Field reports · 2026-05-02 · By RedDB team · 6 min read

Snapshot isolation, in practice

What snapshot isolation gives you, what it doesn't, the write-skew anomaly that still bites, and the one application pattern that fixes most real cases.

Saying “we use snapshot isolation” is a sentence. Living with it is a stack of small decisions that every team makes again, badly, the first time a customer hits a write-skew bug at 2am.

This post is the cheat sheet we wished we had: what you get, what you don’t, what error your client actually sees, why we don’t auto-retry, and the one application pattern that resolves most real-world write-skew without coordination.
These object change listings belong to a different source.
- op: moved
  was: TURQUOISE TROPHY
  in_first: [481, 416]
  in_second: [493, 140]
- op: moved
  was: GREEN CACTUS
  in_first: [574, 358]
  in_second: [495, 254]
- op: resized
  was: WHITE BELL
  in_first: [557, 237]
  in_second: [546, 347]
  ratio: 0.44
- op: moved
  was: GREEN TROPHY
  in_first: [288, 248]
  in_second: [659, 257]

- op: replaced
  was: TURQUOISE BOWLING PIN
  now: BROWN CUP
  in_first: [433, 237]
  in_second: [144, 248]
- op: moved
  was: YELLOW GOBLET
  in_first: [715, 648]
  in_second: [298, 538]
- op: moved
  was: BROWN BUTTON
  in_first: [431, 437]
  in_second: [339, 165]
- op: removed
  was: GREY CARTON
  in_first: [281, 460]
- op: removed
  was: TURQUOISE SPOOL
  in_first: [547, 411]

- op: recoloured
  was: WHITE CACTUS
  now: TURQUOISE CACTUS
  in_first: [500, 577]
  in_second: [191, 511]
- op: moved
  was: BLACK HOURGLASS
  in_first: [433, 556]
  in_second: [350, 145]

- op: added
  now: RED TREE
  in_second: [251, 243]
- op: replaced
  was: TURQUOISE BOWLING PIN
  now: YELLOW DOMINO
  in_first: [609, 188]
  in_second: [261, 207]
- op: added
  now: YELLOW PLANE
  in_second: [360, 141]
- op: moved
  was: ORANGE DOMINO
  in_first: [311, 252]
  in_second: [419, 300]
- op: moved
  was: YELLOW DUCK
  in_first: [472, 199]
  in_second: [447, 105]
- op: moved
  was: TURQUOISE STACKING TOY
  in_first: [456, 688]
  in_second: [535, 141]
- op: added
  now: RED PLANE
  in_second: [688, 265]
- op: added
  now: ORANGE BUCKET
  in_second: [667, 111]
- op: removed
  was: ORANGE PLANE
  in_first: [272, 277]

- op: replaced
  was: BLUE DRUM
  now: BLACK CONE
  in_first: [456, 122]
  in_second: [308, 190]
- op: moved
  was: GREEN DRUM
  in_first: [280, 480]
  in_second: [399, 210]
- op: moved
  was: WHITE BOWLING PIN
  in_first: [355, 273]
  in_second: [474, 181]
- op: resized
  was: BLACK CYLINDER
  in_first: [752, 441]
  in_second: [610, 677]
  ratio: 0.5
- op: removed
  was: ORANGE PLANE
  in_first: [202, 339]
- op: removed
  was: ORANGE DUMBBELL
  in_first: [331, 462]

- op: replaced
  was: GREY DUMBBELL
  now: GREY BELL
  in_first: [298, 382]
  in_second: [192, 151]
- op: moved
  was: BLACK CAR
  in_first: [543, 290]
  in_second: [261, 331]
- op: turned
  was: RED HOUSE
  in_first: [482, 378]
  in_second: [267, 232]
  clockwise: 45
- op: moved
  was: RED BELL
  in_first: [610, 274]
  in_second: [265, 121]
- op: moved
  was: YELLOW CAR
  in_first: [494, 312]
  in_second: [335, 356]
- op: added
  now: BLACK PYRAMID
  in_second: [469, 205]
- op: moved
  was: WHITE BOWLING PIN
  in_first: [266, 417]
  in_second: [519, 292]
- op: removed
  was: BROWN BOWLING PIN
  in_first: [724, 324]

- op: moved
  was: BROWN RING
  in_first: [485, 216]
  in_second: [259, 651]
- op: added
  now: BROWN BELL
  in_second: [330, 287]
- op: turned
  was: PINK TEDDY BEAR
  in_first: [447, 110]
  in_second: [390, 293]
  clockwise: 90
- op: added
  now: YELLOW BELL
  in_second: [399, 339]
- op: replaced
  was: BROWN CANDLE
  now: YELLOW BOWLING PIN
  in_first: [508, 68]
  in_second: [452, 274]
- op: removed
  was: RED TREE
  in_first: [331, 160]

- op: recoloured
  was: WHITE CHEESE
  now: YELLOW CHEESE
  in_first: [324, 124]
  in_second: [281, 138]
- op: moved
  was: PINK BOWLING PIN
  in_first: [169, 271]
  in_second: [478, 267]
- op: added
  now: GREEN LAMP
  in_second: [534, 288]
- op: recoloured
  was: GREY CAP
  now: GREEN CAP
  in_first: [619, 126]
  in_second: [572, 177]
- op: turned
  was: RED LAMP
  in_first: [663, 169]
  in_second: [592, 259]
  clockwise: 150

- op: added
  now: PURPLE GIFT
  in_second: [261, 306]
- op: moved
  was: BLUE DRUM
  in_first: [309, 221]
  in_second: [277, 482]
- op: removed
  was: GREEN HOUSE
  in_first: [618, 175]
What snapshot isolation gives you

Each transaction sees a consistent snapshot of the database as of the moment it began. Readers never block writers. Writers never block readers. Two transactions can read overlapping rows in parallel — neither waits for the other to commit.

For 90% of OLTP code that previously ran on read-committed Postgres or MySQL with REPEATABLE READ, this is a strict upgrade:

  • No more dirty reads, non-repeatable reads, or phantom reads inside a single transaction.
  • Long-running reports stop blocking the write path.
  • “Why is my SELECT seeing half-applied changes?” disappears as a category.

That part is real and wonderful. You can stop reading here if your workload is small and you only ever update one row per transaction.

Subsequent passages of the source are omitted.